Agora surge um preconceito cruel e já frequente nesses novos tempos: uma senhora de 46 anos, que nunca tivera a oportunidade de estudar em um curso superior, foi hostilizada em vídeos nas redes sociais ao ingressar em uma faculdade de Bauru (SP). Mas há um motor reverso na sociedade: sob uma pressão imensa que contaminou até suas vidas particulares, as três alunas agressoras acabaram por abandonar o curso; a vítima, discreta e feliz, pôde iniciar os estudos. Em outro caso, uma estudante de 59 anos de São Paulo foi vítima em uma reunião de docentes de uma escola pública onde fazia estágio. “Alguns professores falavam alto e um deles disse que era melhor parar porque tinha uma senhorinha” (Folha, 16/03/23). Como nos dias de hoje tudo tende a ser coletivizado, repercutindo o acontecido com a caloura de Bauru um movimento começou a surgir na forma de uma “corrente do bem”: uma caloura de 42 anos do curso de engenharia, em Minas Gerais, expôs seu caso no grupo e em três dias teve 5 milhões de acessos e 3.000 comentários (G1, 15/03/23). Esses seriam de fato casos óbvios de etarismo.
O espírito que move essas ações preconceituosas é o mesmo que alimenta o racismo, a xenofobia, a homofobia e outros, fantasiados de bullying e imbuídos de um tipo de segregacionismo que lembra os fascistas. Com o mundo dando uma guinada à direita – que boa parte das pessoas sequer sabe o que é -, não surpreende que surjam esses comportamentos, que nos anos 70/80 praticamente não existiam: havia uma massa de estudantes, profissionais liberais e uma intelectualidade; emblemáticos, música, literatura e cinema os alimentavam, fazendo da rejeição aos regimes radicais sua bandeira. Hoje, este novo tipo de extremismo de direita pode chegar a um perigoso radicalismo, e deve ser combatido com cautela, pois é daninho à vida de uma sociedade fraterna e de paz.
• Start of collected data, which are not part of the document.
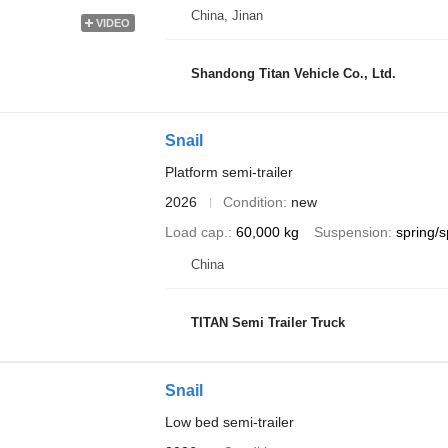
China, Jinan
VIDEO
Shandong Titan Vehicle Co., Ltd.
Snail
Platform semi-trailer
2026
Condition
new
Load cap.
60,000 kg
Suspension
spring/s
China
TITAN Semi Trailer Truck
Snail
Low bed semi-trailer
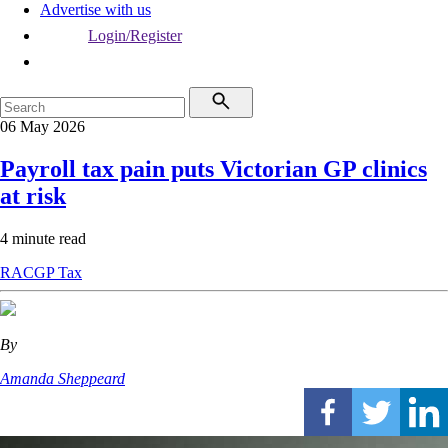
Advertise with us
Login/Register
06 May 2026
Payroll tax pain puts Victorian GP clinics
at risk
4 minute read
RACGP
Tax
By
Amanda Sheppeard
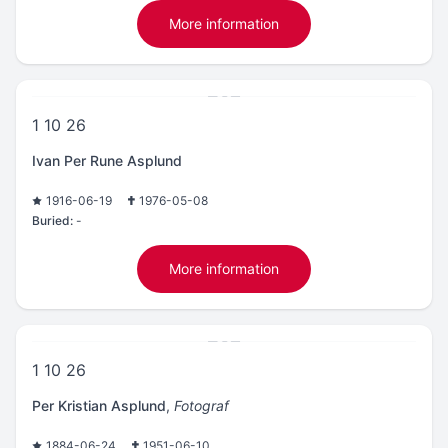
More information
1 10 26
Ivan Per Rune Asplund
1916-06-19
1976-05-08
Buried:
-
More information
1 10 26
Per Kristian Asplund
,
Fotograf
1884-06-24
1951-06-10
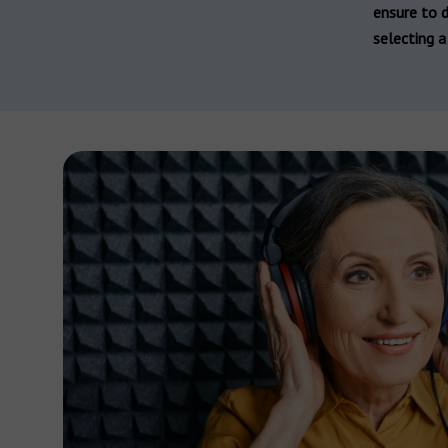
Hearing aid brands
ensure to d
All brands
selecting a 
Manufacturers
Um fato cotidiano: quem tem 50 ou mais e está desempregado tem muito menos chances no mercado de trabalho, quando não impossível: frequentemente, logo na entrevista, ele sente que seu tempo de “vida útil” como empregado já está terminando. Custos das licenças médicas, faltas ao serviço, multa na demissão, limite de horário e tempo de serviço são fatores que trabalham contra o candidato. O ingresso em um emprego regular é difícil, o fator idade pesa sem dó. E, no caso, não parece preconceito – ou não transparece – mas preponderam razões financeiras do empregador. No ambiente de trabalho, sim, pode surgir claro o etarismo: o olhar de soslaio, o falso sorriso, o falso tapinha nas costas… E o mais velho se sentindo cada vez mais preterido aqui e ali, deixado meio de canto.
Não sofro nem exerço qualquer forma de etarismo: não estou em competição para nada. Aposentado, faço do meu quarto escritório e escrevo o que quero, para lugares e pessoas de quem eu gosto. O etarismo se esconde atrás do medo daquele “mais” que os experientes podem produzir, na sala de aula ou no trabalho: efeito colateral da insana competição da vida.